**Problem**. Can you write out, word for word, the part of the forum thread below about the oil rig that ran ashore on Tristan de Cunha, starting at "Update on the" and ending at "not yet confirmed."?

**Excerpted passage**.
# Oil Rig Ashore Tristan De Cunha



## hawkey01 (Mar 15, 2006)

Amazing what you find when surfing. Came across the following story which I thought would interest members.

'Tug Mighty Deliverer towing semi-sub platform PXXI from Macae Brazil to Capetown. During severe weather tow released. Visual contact kept but on 16th May contact lost. Resighted on the 23rd May but lost again. Tug Ruby Deliverer joined search without success. 
Rig PXXI found by Tristan islanders ashore on reef at Trypot south east coast of Tristan de Cunha.'

Full story can be read on the Tristan web site, which is very interesting and many ship matters related there with pictures.
I recommend a visit.
the site address:
http://www.tristandc.com
Will post picture of rig ashore in gallery.
Hawkey01 (Read)


----------



## Frank P (Mar 13, 2005)

An interesting story Hawkey,
In 2006 with all the technology available, how do you loose contact with a 6000tn semi-submersible? 
Surely they could have kept it safely within range for the radar to see it. 
You would of thought that there would be some kind of beacon on board.

Frank


----------



## david (Oct 14, 2004)

Hawkeye,
How apt is your SN name!!
Only a hawk could pick out that site from all the clutter!!
Congrats from down under.
Regards
David D.


----------



## exsailor (Dec 18, 2005)

Salvage work on rig 'Turtle' being attempted. Full details on www.tristandc.com/newsofPXXI.php


----------



## hawkey01 (Mar 15, 2006)

Update on the PXXI rig. Tug Zouros Hellas 1487 tons 10,000bhp on station
with salvage team. Attempts from 29thJune-1st July unsuccessful. Did not manage to move rig. Another tug Fairmont Sherpa being despatched from Capetown 5th July. Eta Tristan 10/11th July. Departure not yet confirmed.

**Raw data**.

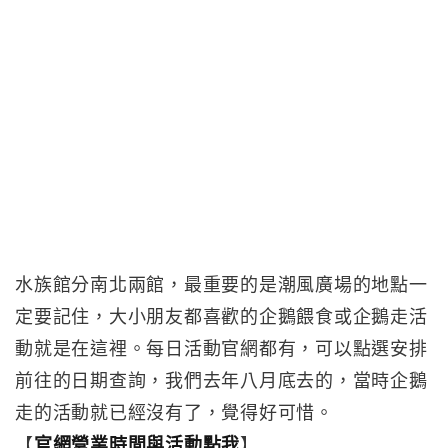
水族館分南北兩館，最重要的是潮風廣場的地點一
定要記住，大小朋友都喜歡的企鵝餵食或企鵝走活
動就是在這裡。每日活動官網都有，可以點選安排
前往的日期查詢，我們去年八月底去的，當時企鵝
走的活動就已經沒有了，覺得好可惜。
【
官網營業時間與活動點我
】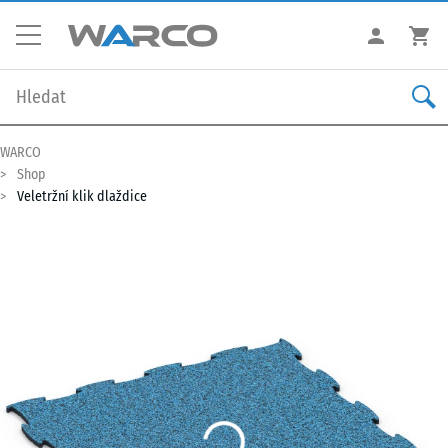
WARCO
Shop
Veletržní klik dlaždice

**Problem solution**.
Update on the PXXI rig. Tug Zouros Hellas 1487 tons 10,000bhp on station
with salvage team. Attempts from 29thJune-1st July unsuccessful. Did not manage to move rig. Another tug Fairmont Sherpa being despatched from Capetown 5th July. Eta Tristan 10/11th July. Departure not yet confirmed.